***** Record extracts

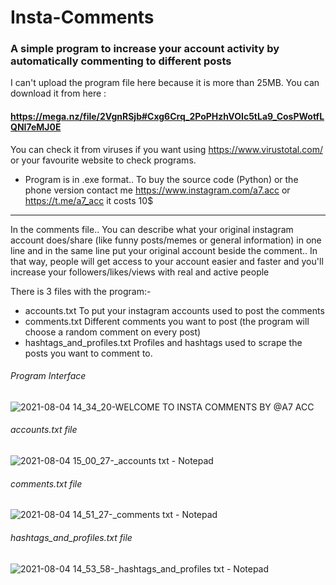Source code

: # Insta-Comments
### A simple program to increase your account activity by automatically commenting to different posts

I can't upload the program file here because it is more than 25MB. You can download it from here :
#### https://mega.nz/file/2VgnRSjb#Cxg6Crq_2PoPHzhVOIc5tLa9_CosPWotfLQNI7eMJ0E
You can check it from viruses if you want using https://www.virustotal.com/ or your favourite website to check programs.

- Program is in .exe format.. To buy the source code (Python) or the phone version contact me https://www.instagram.com/a7.acc or https://t.me/a7_acc it costs 10$

-----------------------------------------------------------------------------------------------------------------------------------------------------------------------------------

In the comments file.. You can describe what your original instagram account does/share (like funny posts/memes or general information) in one line and in the same line put your original account beside the comment.. In that way, people will get access to your account easier and faster and you'll increase your followers/likes/views with real and active people


There is 3 files with the program:-
- accounts.txt                To put your instagram accounts used to post the comments
- comments.txt                Different comments you want to post (the program will choose a random comment on every post)
- hashtags_and_profiles.txt   Profiles and hashtags used to scrape the posts you want to comment to.



###### Program Interface

![2021-08-04 14_34_20-WELCOME TO INSTA COMMENTS BY @A7 ACC](https://user-images.githubusercontent.com/58238467/128181831-f34fe0e7-68ac-427a-8f81-ba7c20d98407.png)


###### accounts.txt file

![2021-08-04 15_00_27-_accounts txt - Notepad](https://user-images.githubusercontent.com/58238467/128199460-5074cffe-ea24-4e5c-950a-108ab7ecac4e.png)


###### comments.txt file 

![2021-08-04 14_51_27-_comments txt - Notepad](https://user-images.githubusercontent.com/58238467/128199765-f25cc6a9-a997-44b2-afeb-f9afbc91200a.png)



###### hashtags_and_profiles.txt file

![2021-08-04 14_53_58-_hashtags_and_profiles txt - Notepad](https://user-images.githubusercontent.com/58238467/128200011-fad2fcd1-75ff-446e-95d4-ba31dcdbdf59.png)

**********

■ Work order:
Check the data for the word "used" and pull out the lines that have it.

■ Answer section:
- accounts.txt                To put your instagram accounts used to post the comments
- hashtags_and_profiles.txt   Profiles and hashtags used to scrape the posts you want to comment to.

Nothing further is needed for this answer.